Nik the Trik said:
Significantly Insignificant said:
Not from Rob Rossi. The problem I have is that these champions for justice only show up when it happens to their player. At some point a step back needs to be taken. If it happens to your team and you don't like it, then it isn't good if it happens to the other team either. As fans we can't have it both ways. If what happened last night is a suspendable offense, then so were the acts that Crosby committed in the last couple of weeks of the season.
That seems like a pretty strange and false equivalency. Crosby hitting Methot in the hand was gory but it was the result of the sort of stick work that virtually every player in the league does that just happened to go wrong. The issue with the hit on Crosby was whether or not you think they deliberately targeted his head. I don't think for the sake of consistency we have to think that the alleged acts are the same thing even if we don't think Niskanen was particularly guilty.
If you wanted to suspend Crosby for the shot between the legs I think that would have been fair but even then I don't think ideological consistency demands we regard headshots and shots to the old John Thomas as being the same thing.
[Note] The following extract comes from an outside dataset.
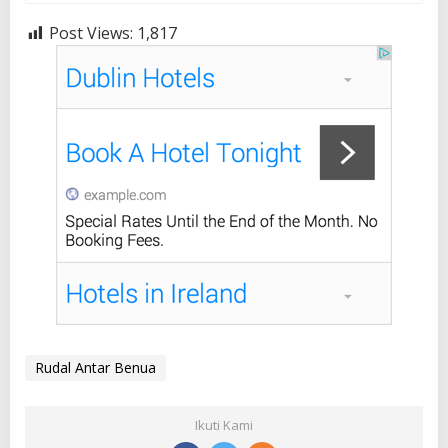
Post Views:
1,817
Rudal Antar Benua
Ikuti Kami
Sure, they may not be equivalent as far as the severity of what they did. The Rossi article has a tone though that what happened to Crosby was deliberate and predatory, and that's why it should be suspendable. If predatory behavior is suspendable, then deliberately skating over to a guy and spearing him the cockles and muscles is also one of those offences. I have also seen articles that say that you can't defend what happened to Crosby. This is all true.
I may not be making my point very well here, but my feeling is that you can't get on your soap box, and talk about how dirty the Capitals are, and how they planned to take Crosby out of the game, and how this is the sort of predatory behavior that needs to be removed, when we have incidents where Crosby has exhibited that same behavior and the soap box stayed in the closet.
For the most part I wonder why the DOPS gets these cases wrong on such a consistent basis. Is it because the league is paralyzed by perception? Is it the pending legal problems with concussions? Is it the potential fan outrage? None of these are valid reasons to justify putting a players safety in jeopardy. Perhaps if fans and media were more consistent in their views on player safety, the NHL would get better at it.
Ultimately, as a fan, I want Crosby in as many games as possible. If the league, for consistencies sake, has to suspend him for a game, but that suspension is going to help protect him from getting a concussion later, then I say the league does it. The NHL has in the past managed to get rid of dangerous aspects of the game such as bench clearing brawls, and frequent knee on knee hits. I know that knee on knee hits still happen, but not with the frequency that they did in the past. I think we still see in todays game a lot of elbows to the head, and a lot of stick slashes on the wrists. Stiffer penalties may help remove them.